Pandas - get_dummies() method
In Pandas, the get_dummies() function converts categorical variables into dummy/indicator variables (known as one-hot encoding). This method is especially useful when preparing data for machine learning algorithms that require numeric input.
Syntax: pandas.get_dummies(data, prefix=None, prefix_sep='_', dummy_na=False, columns=None, drop_first=False, dtype=None)
The function returns a DataFrame where each unique category in the original data is converted into a separate column, and the values are represented as True (for presence) or False (for absence).

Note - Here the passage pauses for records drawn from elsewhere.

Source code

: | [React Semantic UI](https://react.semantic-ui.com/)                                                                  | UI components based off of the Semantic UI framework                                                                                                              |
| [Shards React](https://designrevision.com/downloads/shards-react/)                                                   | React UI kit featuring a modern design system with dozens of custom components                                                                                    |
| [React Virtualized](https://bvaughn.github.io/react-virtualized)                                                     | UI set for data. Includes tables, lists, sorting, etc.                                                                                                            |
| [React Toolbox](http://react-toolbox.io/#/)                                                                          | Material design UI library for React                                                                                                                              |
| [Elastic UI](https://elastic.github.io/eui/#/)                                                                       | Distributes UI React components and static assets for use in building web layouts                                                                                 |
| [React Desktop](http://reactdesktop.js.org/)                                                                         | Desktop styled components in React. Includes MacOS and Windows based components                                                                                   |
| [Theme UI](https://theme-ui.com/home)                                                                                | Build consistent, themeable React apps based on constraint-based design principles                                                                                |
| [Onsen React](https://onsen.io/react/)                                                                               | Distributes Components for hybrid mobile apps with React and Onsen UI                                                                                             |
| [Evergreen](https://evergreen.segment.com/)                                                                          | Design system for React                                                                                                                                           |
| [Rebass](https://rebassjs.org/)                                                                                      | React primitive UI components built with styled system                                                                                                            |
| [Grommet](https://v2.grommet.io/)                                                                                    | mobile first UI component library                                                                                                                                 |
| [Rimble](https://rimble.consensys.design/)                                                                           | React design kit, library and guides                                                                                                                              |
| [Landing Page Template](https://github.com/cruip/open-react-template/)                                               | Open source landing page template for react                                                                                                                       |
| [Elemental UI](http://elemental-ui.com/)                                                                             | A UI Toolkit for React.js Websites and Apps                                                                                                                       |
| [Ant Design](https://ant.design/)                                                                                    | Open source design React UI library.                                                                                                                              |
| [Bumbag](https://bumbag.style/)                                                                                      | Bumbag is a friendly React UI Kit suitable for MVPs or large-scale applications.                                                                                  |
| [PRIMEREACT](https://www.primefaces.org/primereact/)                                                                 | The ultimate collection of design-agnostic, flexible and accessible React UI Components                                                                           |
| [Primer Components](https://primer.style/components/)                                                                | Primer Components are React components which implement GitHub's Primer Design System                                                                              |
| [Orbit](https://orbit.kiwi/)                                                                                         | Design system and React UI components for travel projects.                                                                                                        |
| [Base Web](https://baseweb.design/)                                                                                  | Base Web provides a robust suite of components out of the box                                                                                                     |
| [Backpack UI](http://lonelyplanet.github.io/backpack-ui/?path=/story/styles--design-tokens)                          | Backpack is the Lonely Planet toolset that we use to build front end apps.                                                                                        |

Encoding a Pandas DataFrame
Let's look at an example of how to use the get_dummies() method to perform one-hot encoding.
import pandas as pd
data = {
'Color': ['Red', 'Blue', 'Green', 'Blue', 'Red'],
'Size': ['Small', 'Large', 'Medium', 'Small', 'Large']
}
df = pd.DataFrame(data)
print('Original DataFrame')
display(df)
# Perform one-hot encoding
df_encoded = pd.get_dummies(df)
print('\n DataFrame after performing One-hot Encoding')
display(df_encoded)
Output:
In the output, each unique category in the Color and Size columns has been transformed into a separate binary (True or False) column. The new columns indicate whether the respective category is present in each row.
To get, the output as 0 and 1, instead of True and False, you can set the data type (dtype) as 'float' or 'int'.
# Perform one-hot encoding
df_encoded = pd.get_dummies(df, dtype = int)
print('\n DataFrame after performing One-hot Encoding')
display(df_encoded)
Output:
Encoding a Pandas Series
import pandas as pd
# Series with days of the week
days = pd.Series(['Monday', 'Tuesday', 'Wednesday', 'Thursday', 'Friday', 'Monday'])
print(pd.get_dummies(days, dtype='int'))
Output
Friday Monday Thursday Tuesday Wednesday 0 0 1 0 0 0 1 0 0 0 1 0 2 0 0 0 0 1 3 ...
In this example, each unique day of the week is transformed into a dummy variable, where a 1 indicates the presence of that day.
Converting NaN Values into a Dummy Variable
The dummy_na=True option can be used when dealing with missing values. It creates a separate column indicating whether the value is missing or not.
import pandas as pd
import numpy as np
# List with color categories and NaN
colors = ['Red', 'Blue', 'Green', np.nan, 'Red', 'Blue']
print(pd.get_dummies(colors, dummy_na=True, dtype='int'))
Output
Blue Green Red NaN 0 0 0 1 0 1 1 0 0 0 2 0 1 0 0 3 0 0 0 1 4 0 0 1 0 5 1 0 0 0
The dummy_na=True parameter adds a column for missing values (NaN), indicating where the NaN values were originally present.